The contenders: The White Sox and Tigers (-2.5) are at the forefront, while the Indians (-6), who are 6-12 in the second half, are fading fast.

The deals: The Sox and Tigers both got busy. Chicago added Kevin Youkilis, Francisco Liriano and Brett Myers for what can only be described as marginal costs. Detroit gave up a promising potential pitcher-catcher battery in Jacob Turner and Rob Brantly, but addressed both its needs -- starting depth and second base -- in one swap with the Marlins, reeling in Anibal Sanchez and Omar Infante. The Indians traded for utilityman Brent Lillibridge and opted not to sell off their veterans.
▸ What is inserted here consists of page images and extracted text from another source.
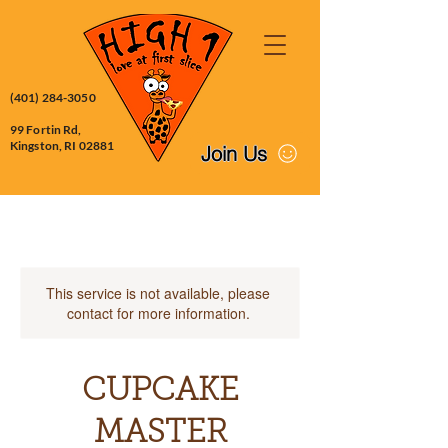
(401) 284-3050
99 Fortin Rd,
Kingston, RI 02881
Join Us
This service is not available, please
contact for more information.
CUPCAKE
MASTER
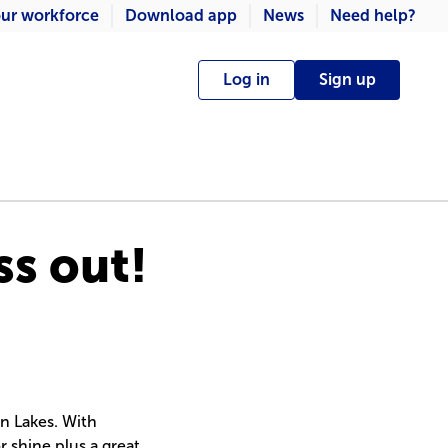
ur workforce
Download app
News
Need help?
Log in
Sign up
ss out!
n Lakes. With
or shine plus a great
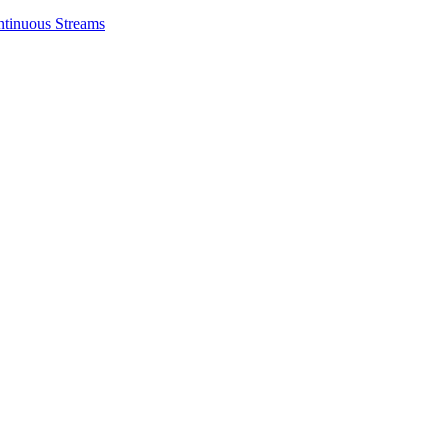
ntinuous Streams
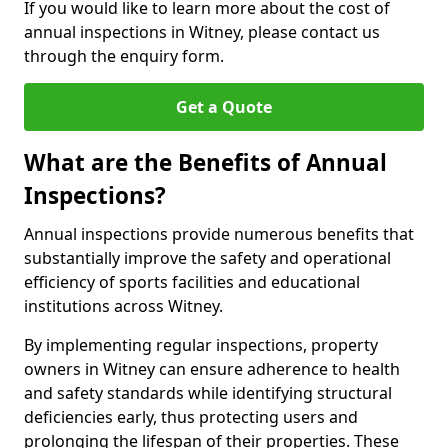
If you would like to learn more about the cost of
annual inspections in Witney, please contact us
through the enquiry form.
Get a Quote
What are the Benefits of Annual
Inspections?
Annual inspections provide numerous benefits that
substantially improve the safety and operational
efficiency of sports facilities and educational
institutions across Witney.
By implementing regular inspections, property
owners in Witney can ensure adherence to health
and safety standards while identifying structural
deficiencies early, thus protecting users and
prolonging the lifespan of their properties. These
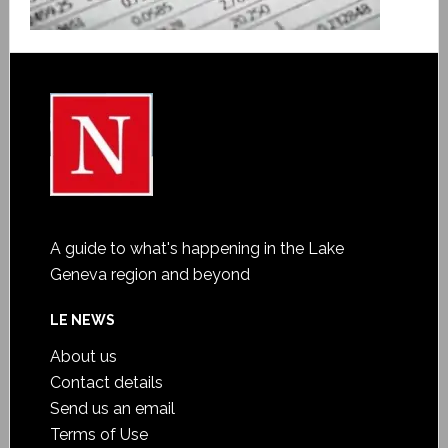
A guide to what's happening in the Lake
Geneva region and beyond
LE NEWS
About us
Contact details
Send us an email
Terms of Use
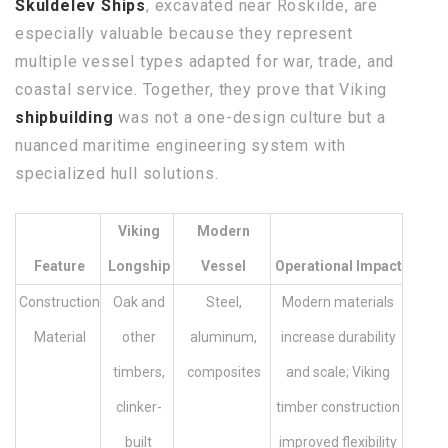
Skuldelev Ships
, excavated near Roskilde, are
especially valuable because they represent
multiple vessel types adapted for war, trade, and
coastal service. Together, they prove that Viking
shipbuilding
was not a one-design culture but a
nuanced maritime engineering system with
specialized hull solutions.
Viking
Modern
Feature
Longship
Vessel
Operational Impact
Construction
Oak and
Steel,
Modern materials
Material
other
aluminum,
increase durability
timbers,
composites
and scale; Viking
clinker-
timber construction
built
improved flexibility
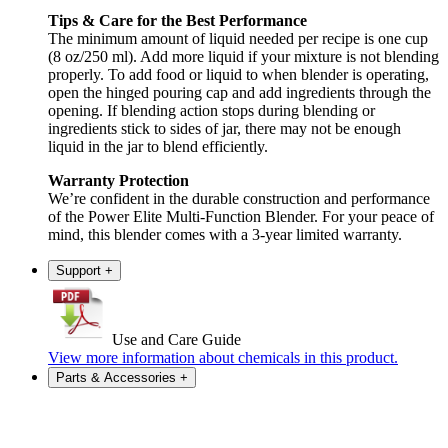
Tips & Care for the Best Performance
The minimum amount of liquid needed per recipe is one cup
(8 oz/250 ml). Add more liquid if your mixture is not blending
properly. To add food or liquid to when blender is operating,
open the hinged pouring cap and add ingredients through the
opening. If blending action stops during blending or
ingredients stick to sides of jar, there may not be enough
liquid in the jar to blend efficiently.
Warranty Protection
We’re confident in the durable construction and performance
of the Power Elite Multi-Function Blender. For your peace of
mind, this blender comes with a 3-year limited warranty.
Support
+
Use and Care Guide
View more information about chemicals in this product.
Parts & Accessories
+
The outlook: Adding to the rotation was necessary for a Sox team that can't reasonably predict how well Chris Sale and Jake Peavy will hold up down the stretch and won't get John Danks back this year, so they are better positioned to fend off a Tigers team that seemed to be hitting its stride, only to stumble the past week. Talent-wise, the Tigers are the top team in the division, but they continue to underwhelm offensively, and we can't rule out an August waiver claim to add yet another bat. Sanchez gives the Tigers a shot at making the kind of late-season run they made a year ago, but the Sox, who play the Tigers seven more times, will have a lot of say in that.


The contenders: The red-hot Reds are trying to hold off a feisty Pirates (-3) team, with the defending World Series-champion Cardinals (-7) looming.
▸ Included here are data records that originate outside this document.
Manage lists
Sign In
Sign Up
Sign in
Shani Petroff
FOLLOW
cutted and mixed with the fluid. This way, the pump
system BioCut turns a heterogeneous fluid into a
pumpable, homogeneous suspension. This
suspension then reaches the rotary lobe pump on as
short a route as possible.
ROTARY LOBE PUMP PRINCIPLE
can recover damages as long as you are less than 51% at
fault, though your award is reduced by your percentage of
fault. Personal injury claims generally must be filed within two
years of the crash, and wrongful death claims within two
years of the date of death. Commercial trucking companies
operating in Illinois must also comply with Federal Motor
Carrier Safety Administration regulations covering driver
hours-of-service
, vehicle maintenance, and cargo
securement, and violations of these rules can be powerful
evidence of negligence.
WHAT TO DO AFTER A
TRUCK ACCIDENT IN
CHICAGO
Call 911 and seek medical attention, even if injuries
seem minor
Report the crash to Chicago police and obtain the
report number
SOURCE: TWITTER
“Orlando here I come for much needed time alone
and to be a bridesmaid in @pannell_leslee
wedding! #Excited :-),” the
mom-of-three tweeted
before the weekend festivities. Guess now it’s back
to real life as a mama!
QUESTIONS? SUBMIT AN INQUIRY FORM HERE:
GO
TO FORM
The deals: Cincinnati bolstered an already robust bullpen by adding Jonathan Broxton from the Royals. Pittsburgh got aggressive in trading for Wandy Rodriguez, but it bought low on Travis Snyder and Gaby Sanchez, hoping a change of scenery benefits both. St. Louis added middle reliever Ed Mujica from the Marlins.

The outlook: A 12-3 record without Joey Votto propelled the Reds toward the best record in the Majors, and Votto could be back in a week or two. They fortified what was already one of the best bullpens in baseball, but they still need help in the leadoff spot (.247 OBP). The Pirates have more staying power than a year ago, and Rodriguez was a necessary upgrade in the rotation. The Cards have been extremely inconsistent this season, but with Jaime Garcia coming back soon, nobody's ruling out another late-season run.
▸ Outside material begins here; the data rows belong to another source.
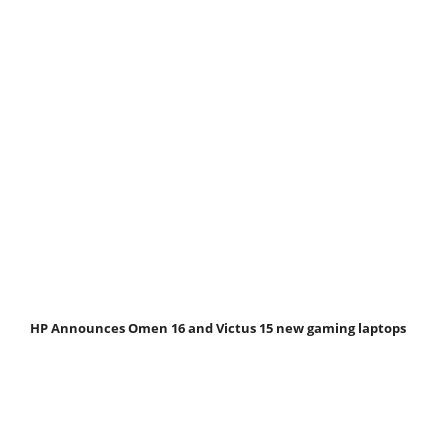
HP Announces Omen 16 and Victus 15 new gaming laptops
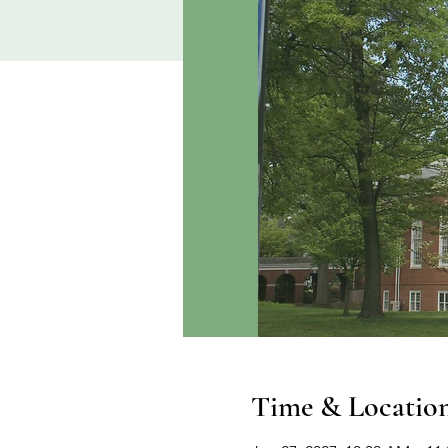
Time & Locatio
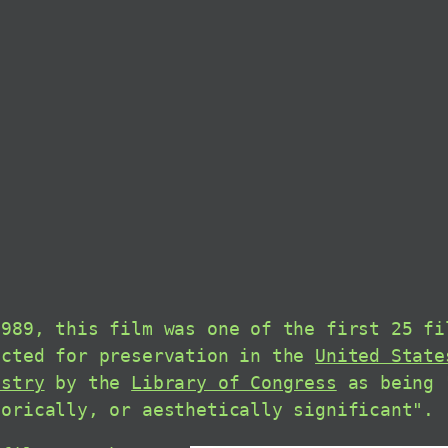
1989, this film was one of the first 25 fi
ected for preservation in the
United State
istry
by the
Library of Congress
as being 
torically, or aesthetically significant".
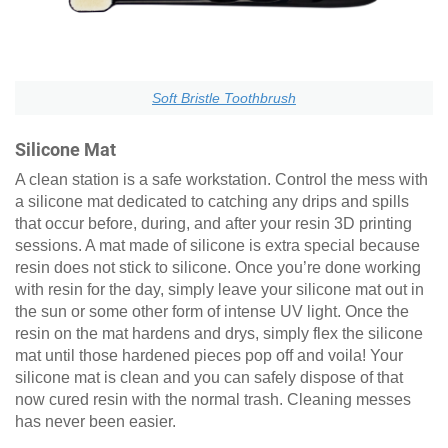
Soft Bristle Toothbrush
Silicone Mat
A clean station is a safe workstation. Control the mess with
a silicone mat dedicated to catching any drips and spills
that occur before, during, and after your resin 3D printing
sessions. A mat made of silicone is extra special because
resin does not stick to silicone. Once you’re done working
with resin for the day, simply leave your silicone mat out in
the sun or some other form of intense UV light. Once the
resin on the mat hardens and drys, simply flex the silicone
mat until those hardened pieces pop off and voila! Your
silicone mat is clean and you can safely dispose of that
now cured resin with the normal trash. Cleaning messes
has never been easier.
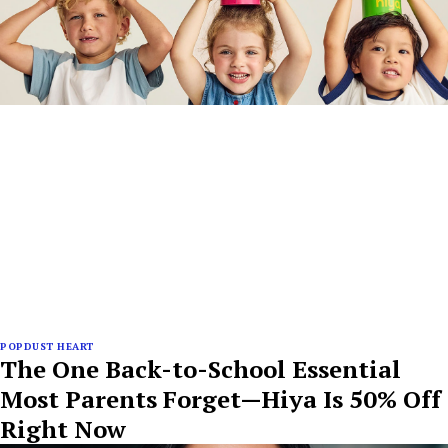
POPDUST HEART
The One Back-to-School Essential
Most Parents Forget—Hiya Is 50% Off
Right Now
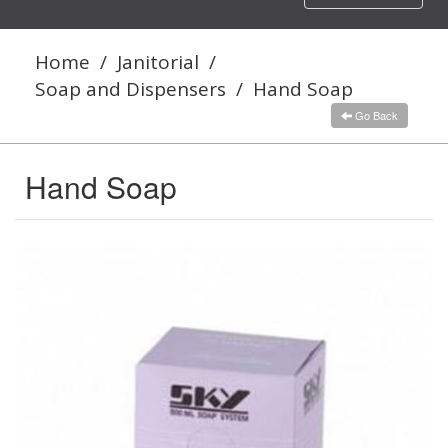
navigation
Home
/
Janitorial
/
Soap and Dispensers
/
Hand Soap
Go Back
Hand Soap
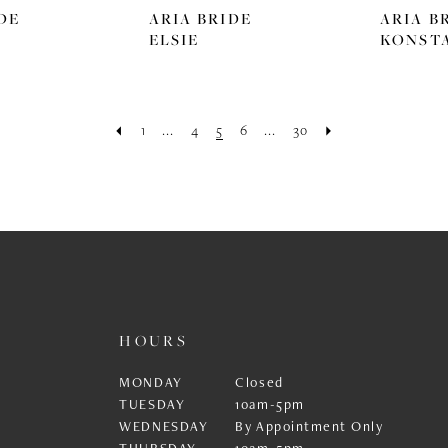
DE
ARIA BRIDE
ARIA B
ELSIE
KONST
1
...
4
5
6
...
30
HOURS
MONDAY
Closed
TUESDAY
10am-5pm
WEDNESDAY
By Appointment Only
THURSDAY
10am-5pm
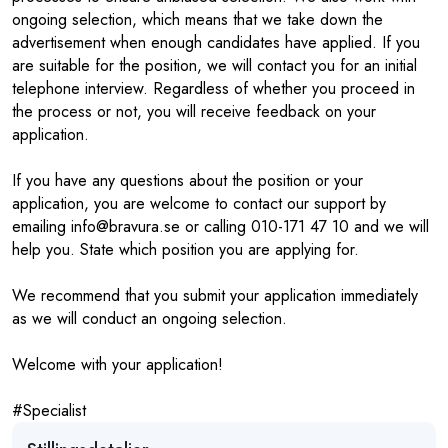
ongoing selection, which means that we take down the
advertisement when enough candidates have applied. If you
are suitable for the position, we will contact you for an initial
telephone interview. Regardless of whether you proceed in
the process or not, you will receive feedback on your
application.
If you have any questions about the position or your
application, you are welcome to contact our support by
emailing info@bravura.se or calling 010-171 47 10 and we will
help you. State which position you are applying for.
We recommend that you submit your application immediately
as we will conduct an ongoing selection.
Welcome with your application!
#Specialist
The contenders: The Rangers' once-lopsided lead has shrunk, thanks to the improvement of the Angels (-3.0) and the out-of-nowhere climb of the A's (-3.5).

The deals: Texas made a desperation move for Dempster at the last minute Tuesday, a day after boosting its bench with catcher Geovany Soto. Los Angeles made the biggest splash in renting Zack Greinke for the stretch run. Oakland acquired catcher George Kottaras, but were unable to fill its need on the left side of the infield.

The outlook: The two-time defending AL champs entered the season with more pitching depth than anybody, but now Colby Lewis and Neftali Feliz are gone and Yu Darvish and Roy Oswalt are struggling. Dempster was a necessary addition, especially in light of the Angels' aggression. This could be an epic division battle. It's hard to know if the A's have the horses to stay in it, but nobody looks forward to facing their rotation.


The contenders: The Giants and Dodgers (-1) are neck-and-neck, with the D-backs (-3.5) close behind.

The deals: Los Angeles added Hanley Ramirez, Brandon League and Shane Victorino without giving up a huge haul. San Francisco countered by boosting its lineup with Hunter Pence after landing Marco Scutaro. Arizona both bought (Chris Johnson) and sold (Ryan Roberts).

The outlook: The Giants and Dodgers have two of the most successful rotations and two of the least productive offenses in the league. So their Deadline deals are going to be significant swing factors. If Ramirez ultimately benefits from a change of scenery and reclaims his 2010 self, the Dodgers are going to be a handful. If Pence makes a successful transition to the not-so-cozy confines of AT&T Park, then San Francisco has filled its long-time need for right-handed power. It would seem the D-backs needed an impact starter to hang in the division race, but, then again, the NL West usually tends to be full of surprises.